Это верно, что человек каждый раз рождается впервые, но никто не называет его родителей новаторами и не считает именно их Адамом и Евой. Каждая новая инвектива Белого дома рождается с такой помпой, будто на этот раз там наверняка опровергнут закон земного притяжения. Но ньютоново яблоко по-прежнему падает не вверх, а вниз, как и в те времена, когда наши мифологические прародители вкусили этот плод с древа познания добра и зла.
Отринуть первопричины и закономерности исторического развития не легче, чем отменить основные законы мироздания. Но политики из Белого дома, повторяя старые антисоциальные наветы, полагают себя новаторами, призванными открыть человечеству глаза на его заблуждения. Такая большая амбиция влечет за собой еще больший конфуз.
Высшие чины новой администрации США кощунственно назвали народно-освободительные движения международным терроризмом и обвинили Советский Союз в их организации и поддержке.
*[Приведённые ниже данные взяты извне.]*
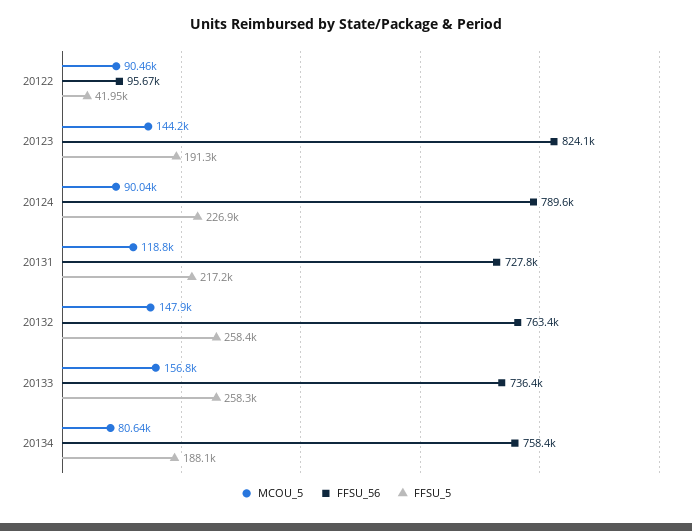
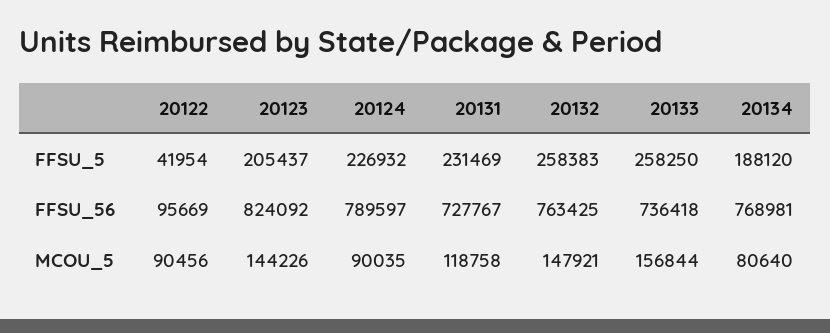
  {
    "MCOU_5": {
      "20122": 90456,
      "20123": 144226,
      "20124": 90035,
      "20131": 118758,
      "20132": 147921,
      "20133": 156844,
      "20134": 80640
    },
    "FFSU_56": {
      "20122": 95669,
      "20123": 824092,
      "20124": 789597,
      "20131": 727767,
      "20132": 763425,
      "20133": 736418,
-     "20134": 758400
+     "20134": 768981
    },
    "FFSU_5": {
      "20122": 41954,
-     "20123": 191300,
+     "20123": 205437,
      "20124": 226932,
-     "20131": 217200,
+     "20131": 231469,
      "20132": 258383,
      "20133": 258250,
      "20134": 188120
    }
  }

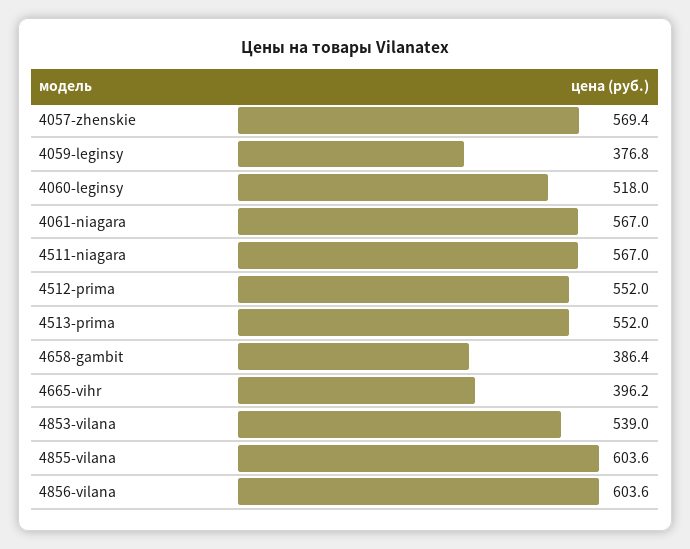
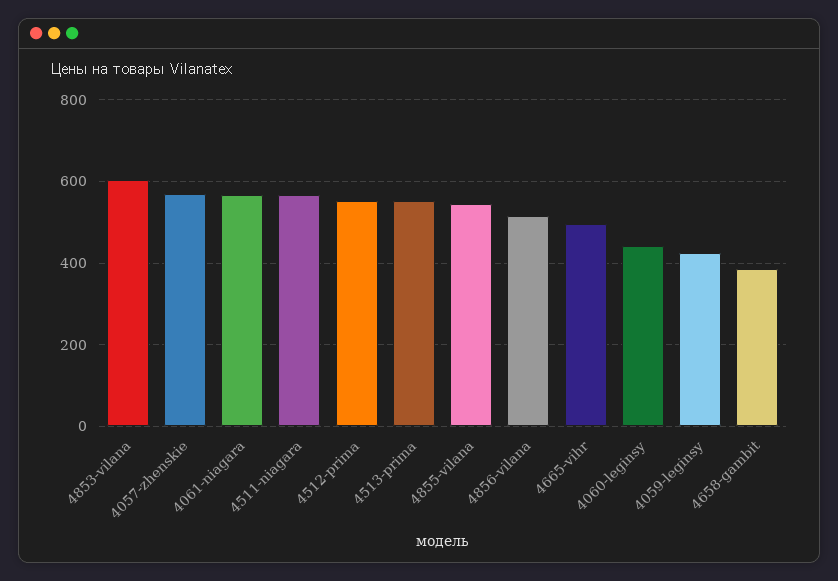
  {
    "4057-zhenskie": 569.4,
-   "4059-leginsy": 376.8,
+   "4059-leginsy": 420,
-   "4060-leginsy": 518,
+   "4060-leginsy": 440,
    "4061-niagara": 567,
    "4511-niagara": 567,
    "4512-prima": 552,
    "4513-prima": 552,
    "4658-gambit": 386.4,
-   "4665-vihr": 396.2,
+   "4665-vihr": 500,
-   "4853-vilana": 539,
+   "4853-vilana": 600,
-   "4855-vilana": 603.6,
+   "4855-vilana": 540,
-   "4856-vilana": 603.6
+   "4856-vilana": 520
  }

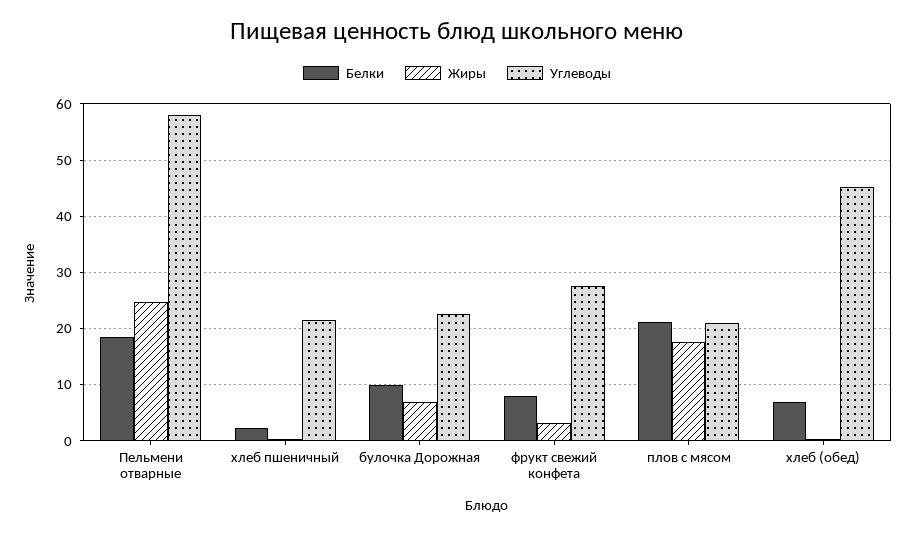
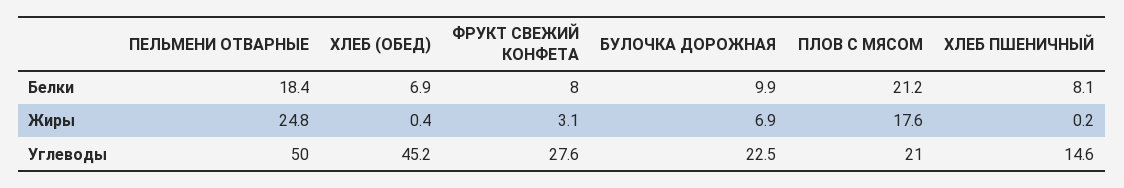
  {
    "Белки": {
      "Пельмени отварные": 18.4,
-     "хлеб пшеничный": 2,
+     "хлеб пшеничный": 8.1,
      "булочка Дорожная": 9.9,
      "фрукт свежий конфета": 8,
      "плов с мясом": 21.2,
      "хлеб (обед)": 6.9
    },
    "Жиры": {
      "Пельмени отварные": 24.8,
      "хлеб пшеничный": 0.2,
      "булочка Дорожная": 6.9,
      "фрукт свежий конфета": 3.1,
      "плов с мясом": 17.6,
      "хлеб (обед)": 0.4
    },
    "Углеводы": {
-     "Пельмени отварные": 58,
+     "Пельмени отварные": 50,
-     "хлеб пшеничный": 22,
+     "хлеб пшеничный": 14.6,
      "булочка Дорожная": 22.5,
      "фрукт свежий конфета": 27.6,
      "плов с мясом": 21,
      "хлеб (обед)": 45.2
    }
  }

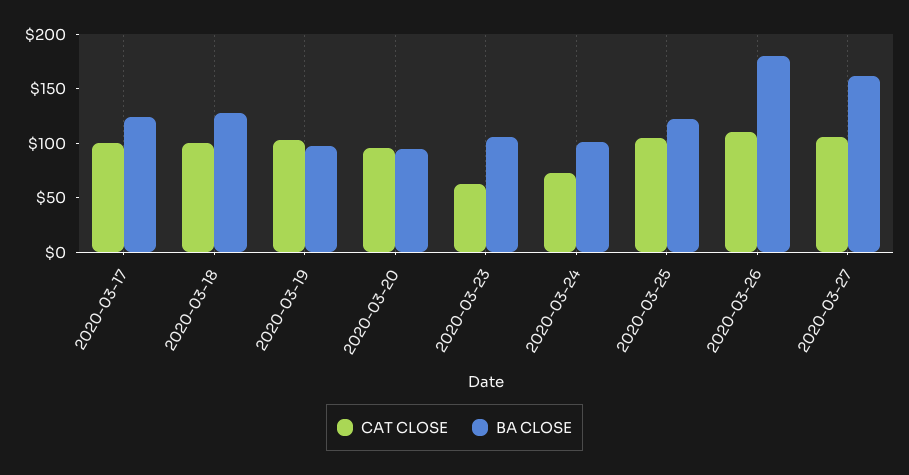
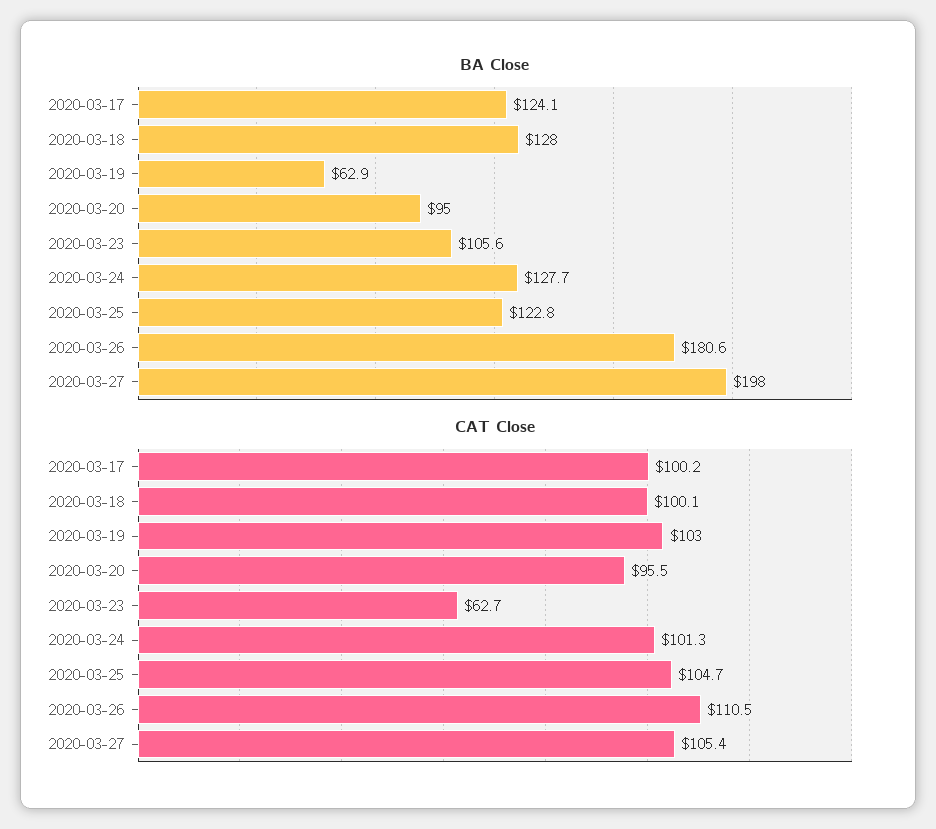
  {
    "CAT CLOSE": {
      "2020-03-17": 100.2,
      "2020-03-18": 100.1,
      "2020-03-19": 103,
      "2020-03-20": 95.5,
      "2020-03-23": 62.7,
-     "2020-03-24": 70,
+     "2020-03-24": 101.3,
      "2020-03-25": 104.7,
      "2020-03-26": 110.5,
      "2020-03-27": 105.4
    },
    "BA CLOSE": {
      "2020-03-17": 124.1,
      "2020-03-18": 128,
-     "2020-03-19": 100,
+     "2020-03-19": 62.9,
      "2020-03-20": 95,
      "2020-03-23": 105.6,
-     "2020-03-24": 100,
+     "2020-03-24": 127.7,
      "2020-03-25": 122.8,
      "2020-03-26": 180.6,
-     "2020-03-27": 160
+     "2020-03-27": 198
    }
  }

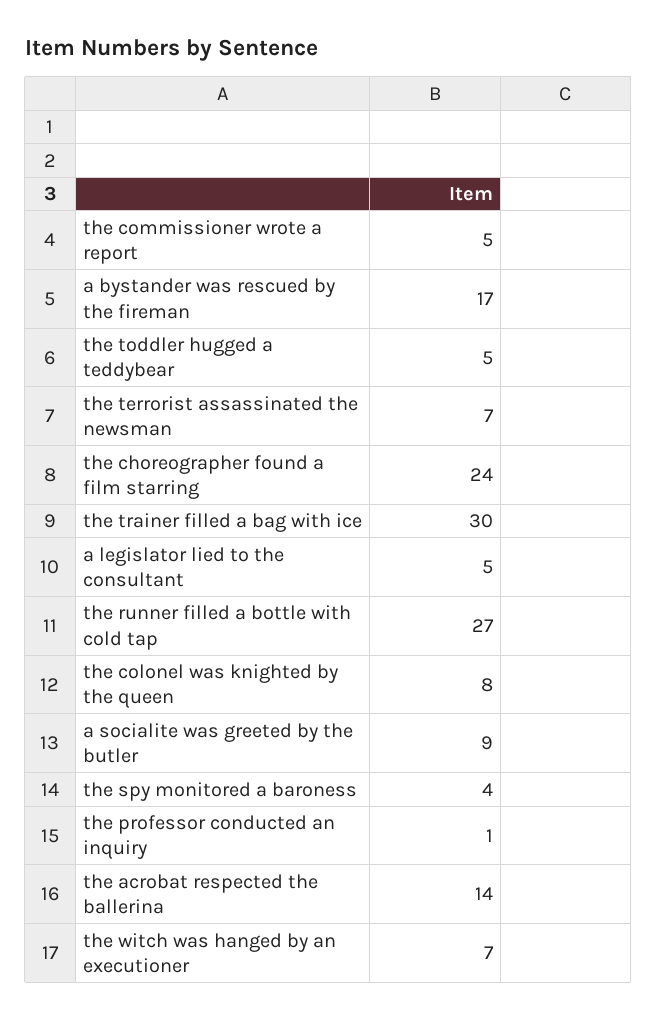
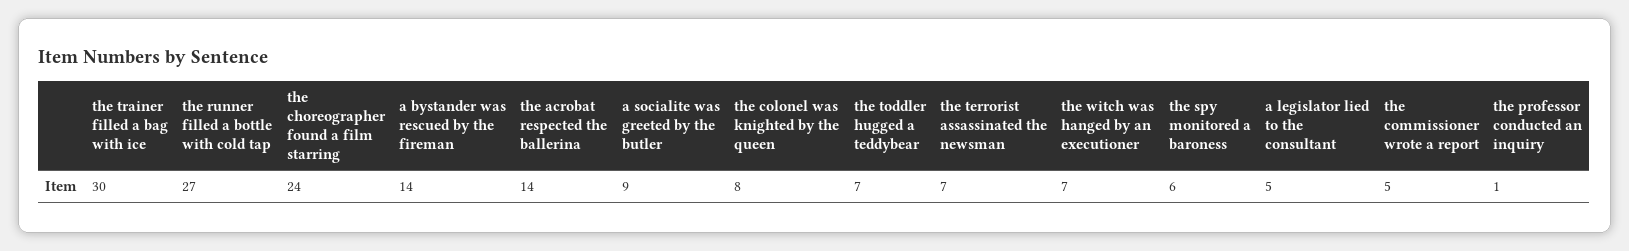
  {
    "the commissioner wrote a report": 5,
-   "a bystander was rescued by the fireman": 17,
+   "a bystander was rescued by the fireman": 14,
-   "the toddler hugged a teddybear": 5,
+   "the toddler hugged a teddybear": 7,
    "the terrorist assassinated the newsman": 7,
    "the choreographer found a film starring": 24,
    "the trainer filled a bag with ice": 30,
    "a legislator lied to the consultant": 5,
    "the runner filled a bottle with cold tap": 27,
    "the colonel was knighted by the queen": 8,
    "a socialite was greeted by the butler": 9,
-   "the spy monitored a baroness": 4,
+   "the spy monitored a baroness": 6,
    "the professor conducted an inquiry": 1,
    "the acrobat respected the ballerina": 14,
    "the witch was hanged by an executioner": 7
  }

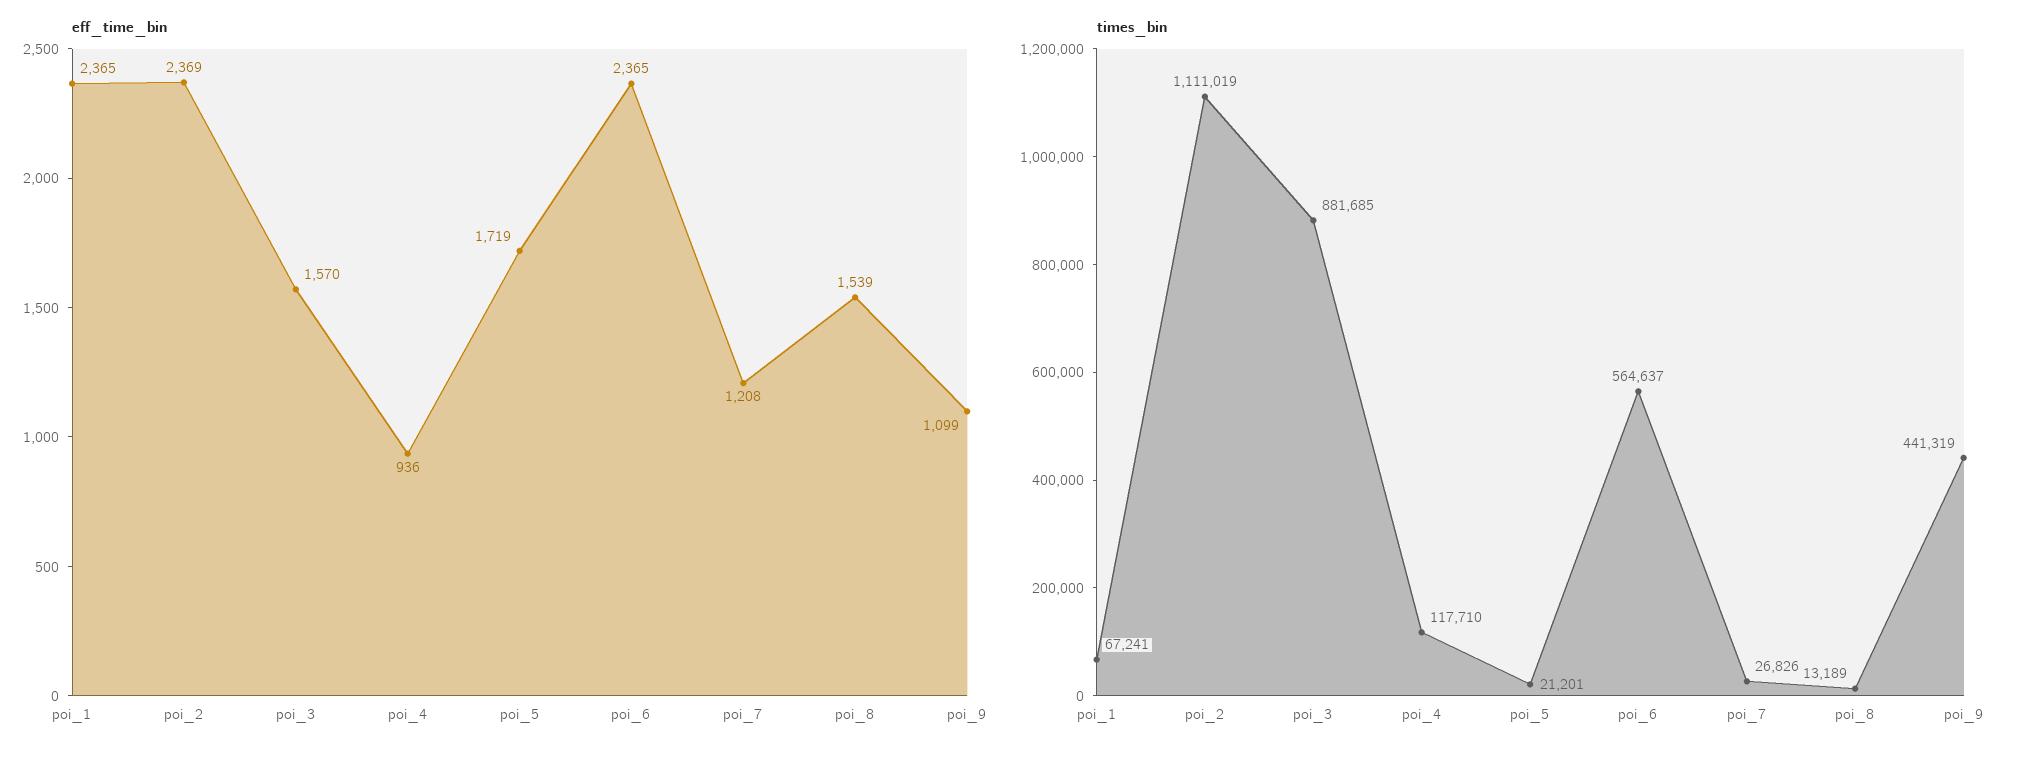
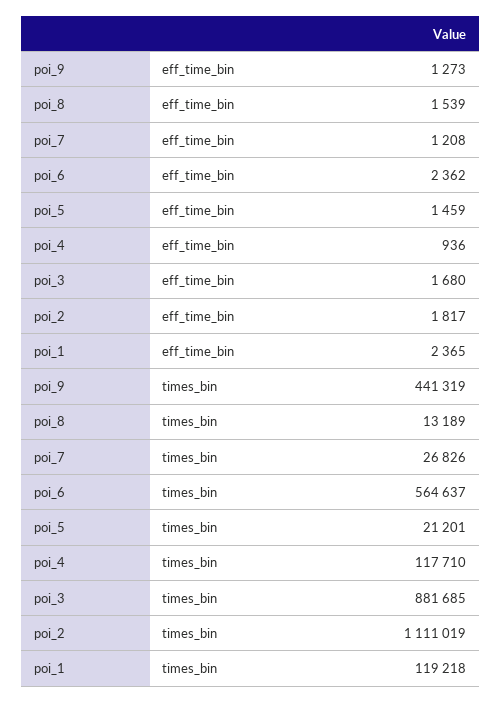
  {
    "eff_time_bin": {
      "poi_1": 2365,
-     "poi_2": 2369,
+     "poi_2": 1817,
-     "poi_3": 1570,
+     "poi_3": 1680,
      "poi_4": 936,
-     "poi_5": 1719,
+     "poi_5": 1459,
-     "poi_6": 2365,
+     "poi_6": 2362,
      "poi_7": 1208,
      "poi_8": 1539,
-     "poi_9": 1099
+     "poi_9": 1273
    },
    "times_bin": {
-     "poi_1": 67241,
+     "poi_1": 119218,
      "poi_2": 1111019,
      "poi_3": 881685,
      "poi_4": 117710,
      "poi_5": 21201,
      "poi_6": 564637,
      "poi_7": 26826,
      "poi_8": 13189,
      "poi_9": 441319
    }
  }

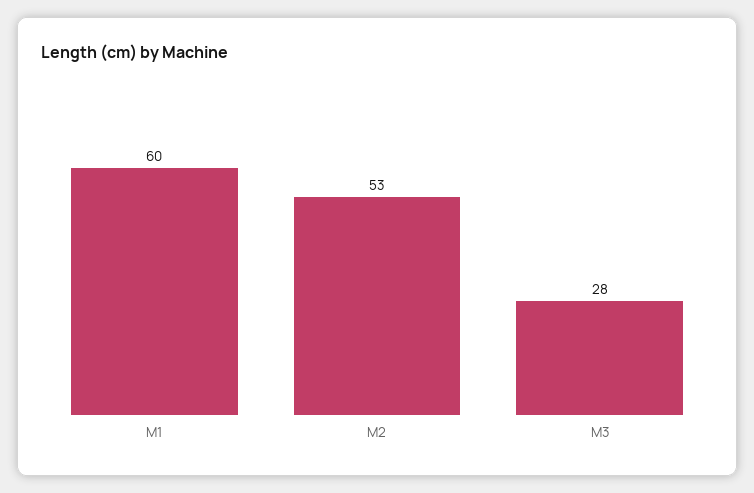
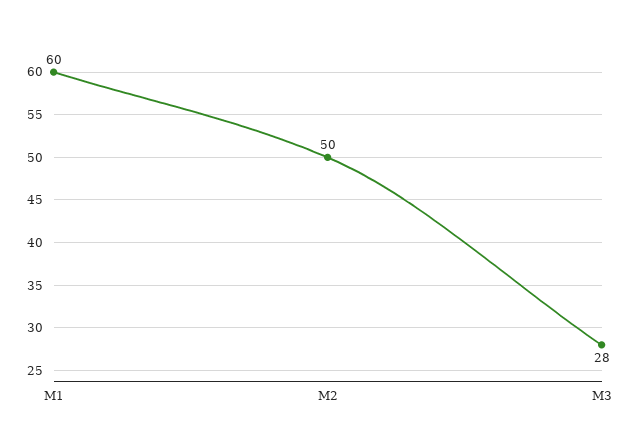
  {
    "M1": 60,
-   "M2": 53,
+   "M2": 50,
    "M3": 28
  }

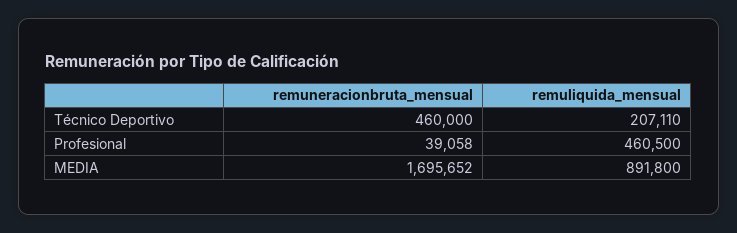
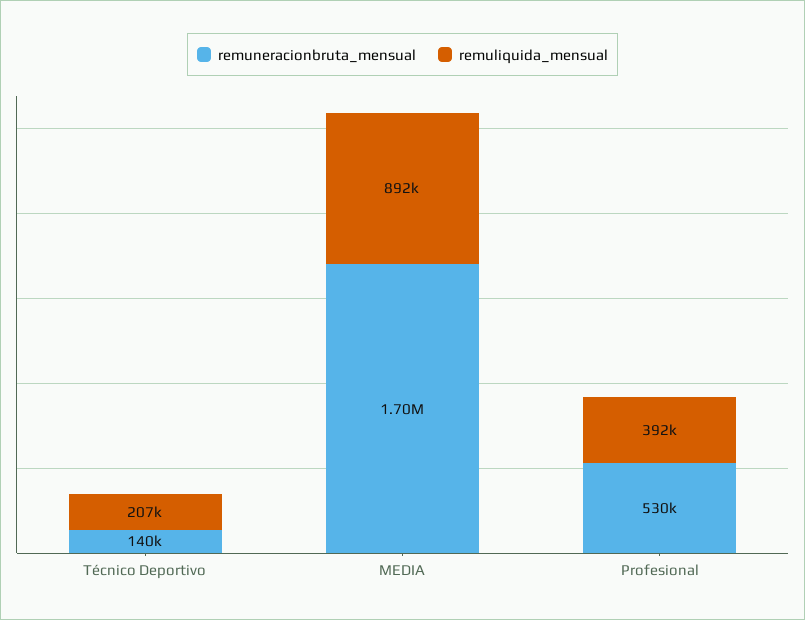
  {
    "remuneracionbruta_mensual": {
-     "Técnico Deportivo": 460000,
+     "Técnico Deportivo": 140000,
-     "Profesional": 39058,
+     "Profesional": 530000,
      "MEDIA": 1695652
    },
    "remuliquida_mensual": {
      "Técnico Deportivo": 207110,
-     "Profesional": 460500,
+     "Profesional": 392000,
      "MEDIA": 891800
    }
  }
Ничего нового мы не услышали в этих обвинениях. Просто — новый вариант древних легенд о «кознях Коминтерна» и «руке Москвы». Только расчетливо пристегнуто модное слово — «терроризм», не без основания пугающее американцев. Есть смысл заглянуть в его семантическую родословную.
Что такое «террор»? Слово это пришло в Россию с Запада. Латинский его корень обнажен — terror. В буквальном переводе оно означает — «ужас» и существует давно. Пользовались им еще в Древнем Риме, даже до нашей эры. Из учебников истории известны проскрипционные списки мрачного полководца и диктатора Суллы, чья опасная ухмылка заставляет вздрогнуть и через века.
Полистаем, однако, словари. Возьмем иностранные издания, самые фундаментальные, основополагающие, нормативные — десятитомный Ларусс, двухтомный Уэбстер и прославленный оксфордский однотомник. Все они имеют солидную репутацию. Не отразился ли в их определении понятия «террор» конкретно-исторический опыт данной страны и суждения ее правящего класса?
Итак, французский Ларусс: «террор — насилия и преступления, осуществляемые систематически с целью держать группу индивидуумов в страхе». Три строчки, а за ними многое… Ночь в прерывистом пламени мушкетных выстрелов, звон алебард, лязганье шпаг, белые кресты на дверях домов, где жили гугеноты — единоверцы и подданные рыжего короля Наварры, впоследствии Генриха IV на французском престоле. Они съехались в Париж по случаю его бракосочетания, но попали в ловушку религиозных распрей. В эту ночь святого Варфоломея католики убивали гугенотов, и она навсегда осталась синонимом массовой резни, беспощадного террора.
Штурмом крепости-тюрьмы Бастилия открылась первая страница революции 1789—1794 годов во Франции. В детстве я прочел серию немудреных романов на сюжеты французской истории, выходивших в зеленоватых обложках издательства «Каспари». Эта расхожая литература укачивала на своих коленях не одного подростка, и пудра фрейлин старого королевского двора, этот снег монархического Олимпа, окутывала юного читателя фантастическим и пьянящим облаком.
Феодализм еще хотел нравиться. Дворянские поверья приукрашивали его прошлое. Историко-бульварная литература Европы, в том числе и царской России, румянила, припудривала его облик. Спустя два века средства массовой информации с еще большим рвением внушали американцам симпатии к одному из последних самодержцев на земле — к шаху Ирана. Лживая пропаганда — жестокая птица, вроде грифов — обожает мертвечину.
Так вот и вышло, что мальчишкой, не постигшим смысла революционных событий в Париже, я оплакивал судьбу королевы Марии-Антуанетты. Спустя два-три года я стал понимать живую, реальную жизнь, начал читать серьезные книги и уже бредил Маратом, восхищался Сен-Жюстом, сидел с ним рядом на заседаниях Конвента, распевал Марсельезу, сражался при Вальми, где волонтеры, применяя новую тактику, разбили войска интервентов.
«Революционная Франция оборонялась от монархической Европы», — писал Ленин. Королевская семья была в тайном союзе с чужеземными пришельцами. Я ненавидел Бурбонов и в Марии-Антуанетте узрел не только грациозную женщину с приторно ангельскими глазами, но фурию в короне, нарядное олицетворение жестокого деспотичного легитимизма, на который с такой грозной силой и блеском государственного творчества поднялась французская революция.